I am wondering if there is a way to calculate the cumulative p_value for each hour of data in a dataframe. For example if you have 24 hours of data there would be 24 measurements of p_value, but they would be cumulative for all hours before the current hour.
I have been able to get the p_value for each hour by grouping my data by hour and then applying an agg_func that I wrote to calculate all of the relevant statistics necessary to calculate p. However, this approach does not produce a cumulative result, only the p for each individual hour.
Given a df with columns id, ts (as unix timestamp), ab_group, result. I ran the following code to compute p_values on the hour.
df['time'] = pd.to_datetime(df.ts, unit='s').values.astype('<m8[h]')
def calc_p(group):
df_old_len = len(group[group.ab_group == 0])
df_new_len = len(group[group.ab_group == 1])

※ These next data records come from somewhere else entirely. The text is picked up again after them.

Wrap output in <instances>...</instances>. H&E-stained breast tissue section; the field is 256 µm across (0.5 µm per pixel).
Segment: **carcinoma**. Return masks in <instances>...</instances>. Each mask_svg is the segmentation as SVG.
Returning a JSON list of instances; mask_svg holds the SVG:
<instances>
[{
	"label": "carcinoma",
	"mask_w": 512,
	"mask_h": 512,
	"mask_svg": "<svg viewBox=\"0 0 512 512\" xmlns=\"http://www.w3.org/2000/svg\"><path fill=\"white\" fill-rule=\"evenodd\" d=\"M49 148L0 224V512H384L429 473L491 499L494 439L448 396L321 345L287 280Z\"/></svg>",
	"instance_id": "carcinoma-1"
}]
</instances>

ctr_old = float(len(group[(group.ab_group == 0) & (df.result == 1)]))/ df_old_len
ctr_new = float(len(group[(group.ab_group == 1) & (df.converted == 1)]))/ df_new_len
nobs_old = df_old_len
nobs_new = df_new_len
z_score, p_val, null = z_test.z_test(ctr_old, ctr_new, nobs_old, nobs_new, effect_size=0.001)
return p_val
grouped = df.groupby(by='time').agg(calc_p)
N.B. z_test is my own module containing an implementation of a z_test.
Any advice on how to modify this for a cumulative p is much appreciated.